* SEITENAUSZUG *
NL Magazin 0125-paperturn - Flipbook - Seite 25
KOLUMNE GOTT VERTRAUEN
WER’S GLAUBT, WIRD SELIG
Heute fliegt von
hier niemand mehr
Gerade noch tief erfreut und glücklich erfüllt, konfrontiert das Leben sie plötzlich mit der
anderen Seite der Medaille. Evi Rodemann kann nicht, wie sie möchte, und sie möchte
doch nur nach Hause. Aber was hilft es schon? Nach dem ersten Frust macht sie sich auf
die Suche nach dem Guten im Schlechten und schaut, ob sie Gott auf frischer Tat ertappt.
22. Dezember 2024. Ich sitze am Airport von Belfast bei Starbucks mit
einem Earl Grey Tee und hänge noch
dem Weihnachtskonzert und den lieben Menschen nach, die ich drei Tage
in der weihnachtlichen Stimmung
Belfasts genießen durfte. Mit einem
Mal sehe ich aus dem Fenster etliche Krankenwagen und Feuerwehren
auf die Landebahn pesen und denke,
dass etwas Schlimmes passiert sein
muss. Ein Flugzeug war gelandet,
aber aufgrund des starken Sturmes
mit der Nase zuerst.

* VORLIEGENDE ANGABEN *
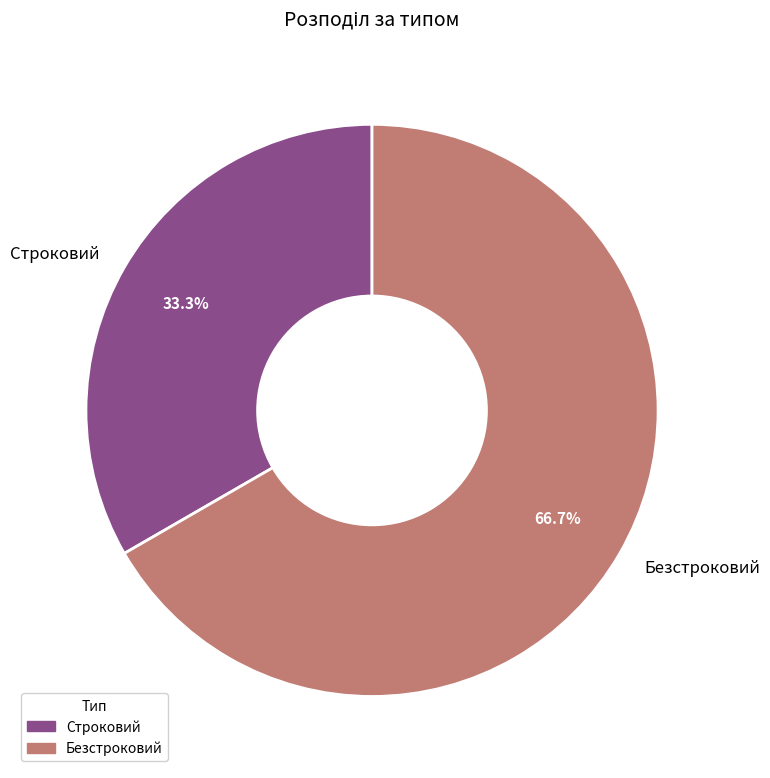

How many segments does this pie chart have?

2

* AUFGABEN *
A: Beantworten Sie anhand der Kolumne kurz:
(i) An welchem Datum spielt die Szene am Flughafen?
(ii) Wie viele Tage verbrachte die schreibende Person in Belfast?
(iii) Wie landete das Flugzeug wegen des Sturms?
B: Schreiben Sie aus der Kolumne den Abschnitt von „NL Magazin 0125-paperturn“ bis einschließlich „frischer Tat ertappt.“ wortgetreu ab.
Die Auflistung hat hiermit nichts zu tun.

* LÖSUNGEN JE AUFGABE *
A:
(i) Am 22. Dezember 2024.
(ii) Drei Tage.
(iii) Mit der Nase zuerst.

B:
NL Magazin 0125-paperturn - Flipbook - Seite 25
KOLUMNE GOTT VERTRAUEN
WER’S GLAUBT, WIRD SELIG
Heute fliegt von
hier niemand mehr
Gerade noch tief erfreut und glücklich erfüllt, konfrontiert das Leben sie plötzlich mit der
anderen Seite der Medaille. Evi Rodemann kann nicht, wie sie möchte, und sie möchte
doch nur nach Hause. Aber was hilft es schon? Nach dem ersten Frust macht sie sich auf
die Suche nach dem Guten im Schlechten und schaut, ob sie Gott auf frischer Tat ertappt.